Karena penggunaan model PBL akan lebih efiktif apabila dimulai dengan aktifitas yang dapat membuat suasana menjadi lebih menyenangkan. Aktivitas yang dilakukan, salah satunya adalah memberikan peserta didik pembelajaran melalui media berupa audio visual, yang bertujuan untuk menarik perhatian peserta didik untuk masuk kedalam pembelajaran. Sejalan dengan hal tersebut, dalam penyampaian masalah, diperlukan adanya media yang memegang peranan sangat penting dalam pembelajaran sebagai perantara atau pengantar materi yang disajikan agar mampu dipahami dengan baik oleh siswa.
Dengan diwajibkannya melaksanakan PPI di tempat yang tersedianya akses internet maka Hasil musyawarah bersama Kepala Sekolah (Lusiana Wau, SPd.) bersama dengan Dewan Guru serta petunjuk dari Dosen (Juni Ahyar, S.Pd., M.Pd.) dan Guru Pamong (Sri Kemala, S.Pd.) untuk pelaksanaan Praktek Pembelajaran Inovatif (PPI) adalah saya harus membuat kelas di tempat yang ada akses internetnya, maka saya memilih sebuah tempat di sekolah saya sendiri yang berjarak ±3 km dari tempat tinggal saya di Kelurahan Ilir Pasar Gunungsitoli, Kecamatan Gunung sitoli, Kota Gunungsitoli, Sumatera Utara.
Jauhnya jarak tempat tinggal saya dengan sekolah pelaksanaan PPI sangat memudahkan untuk mengumpulkan peserta didik, adapun yang menjadi tantangan yaitu kurangnya sumber atau referensi yang digunakan peserta didik, karena kebanyakan peserta didik yang tinggal di asrama sehingga merasa kesulitan mencari bahan/sumber pembelajaran. Dalam hal ini, guru harus membantu, menyiapkan dan mengatur kegiatan belajar mengajar yang efektif. Kemudian, mengarahkan peserta didik dan mengatasi tantangan pelaksanaan kegiatan guru dengan mudah seperti, menyiapkan dan membimbing peserta didik dalam kelompok belajar.

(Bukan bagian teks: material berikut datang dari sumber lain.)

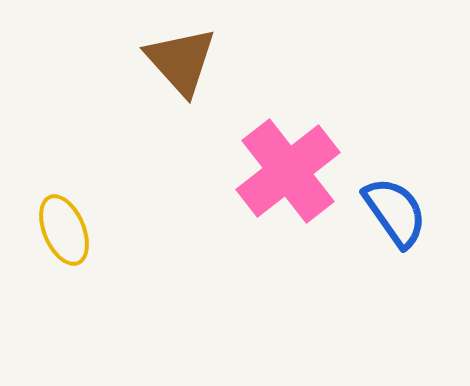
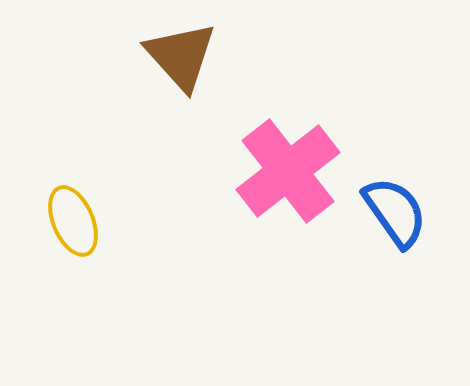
brown triangle: moved 5 px up
yellow ellipse: moved 9 px right, 9 px up
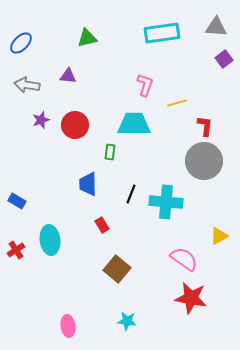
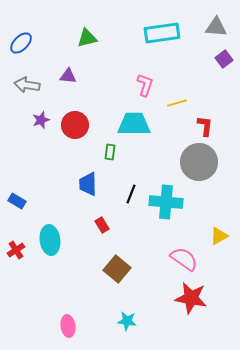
gray circle: moved 5 px left, 1 px down
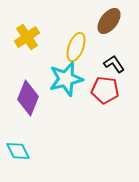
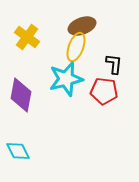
brown ellipse: moved 27 px left, 5 px down; rotated 32 degrees clockwise
yellow cross: rotated 20 degrees counterclockwise
black L-shape: rotated 40 degrees clockwise
red pentagon: moved 1 px left, 1 px down
purple diamond: moved 7 px left, 3 px up; rotated 12 degrees counterclockwise
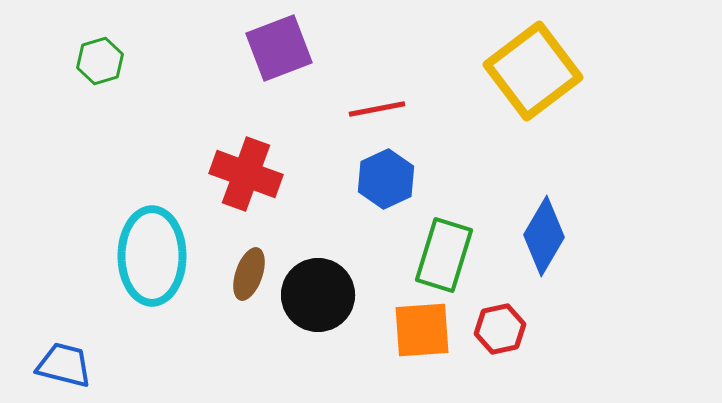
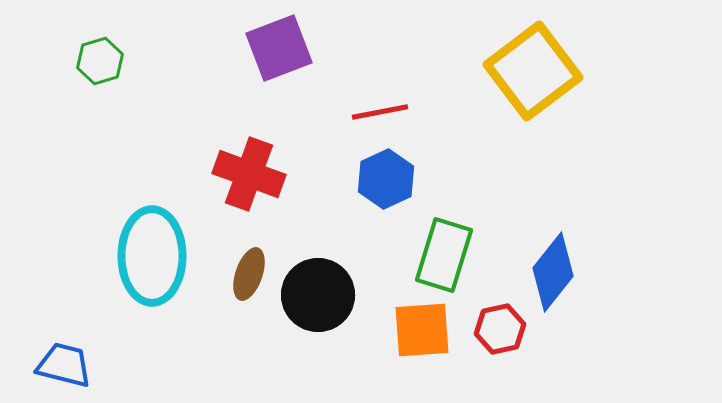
red line: moved 3 px right, 3 px down
red cross: moved 3 px right
blue diamond: moved 9 px right, 36 px down; rotated 8 degrees clockwise
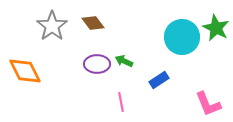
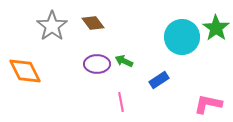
green star: rotated 8 degrees clockwise
pink L-shape: rotated 124 degrees clockwise
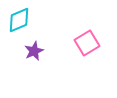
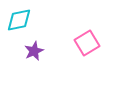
cyan diamond: rotated 12 degrees clockwise
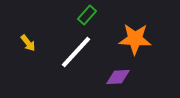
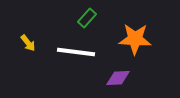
green rectangle: moved 3 px down
white line: rotated 54 degrees clockwise
purple diamond: moved 1 px down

D. Refleksi Hasil dan Dampak
Secara umum peserta didik kelas IX SMPS Bunga Mawar Gunungsitoli mengalami peningkatan kemandirian dan hasil belajar dengan menerapkan pembelajaran inovasi yang sudah saya laksanakan. Dilihat dari hasi perhitungan ketuntasan belajar klasikal yaitu 69 %, peserta didik sangat antusias untuk belajar menemukan masalah dan solusi sendiri. Hal ini dapat dibuktikan pada hasil belajar yang meningkat. Peserta didik kelas IX juga menunjukkan sikap positif selama pembelajaran belangsung serta hasil dari wawancara melalui angket kemandirian belajar yang dilakukan oleh guru ke beberapa peserta didik di kelas sebagai sampel ditemukan bahwa peserta didik kelas memiliki respon yang sangat tinggi terhadap pembelajaran dengan model Problem Based Learning terlebih dengan bantuan media audio visual.
E. Kesimpulan
Model Problem Based Learning (PBL) efektif dalam meningkatkan hasil belajar Tematik (Muatan Pelajaran Bahasa Indonesia) peserta didik kelas IX. Berdasarkan peningkatan hasil belajar muatan pelajaran. Bahasa Indonesia, model Problem Based Learning di sekolah diharapkan mampu diterapkan pada muatan pelajaran lainnya.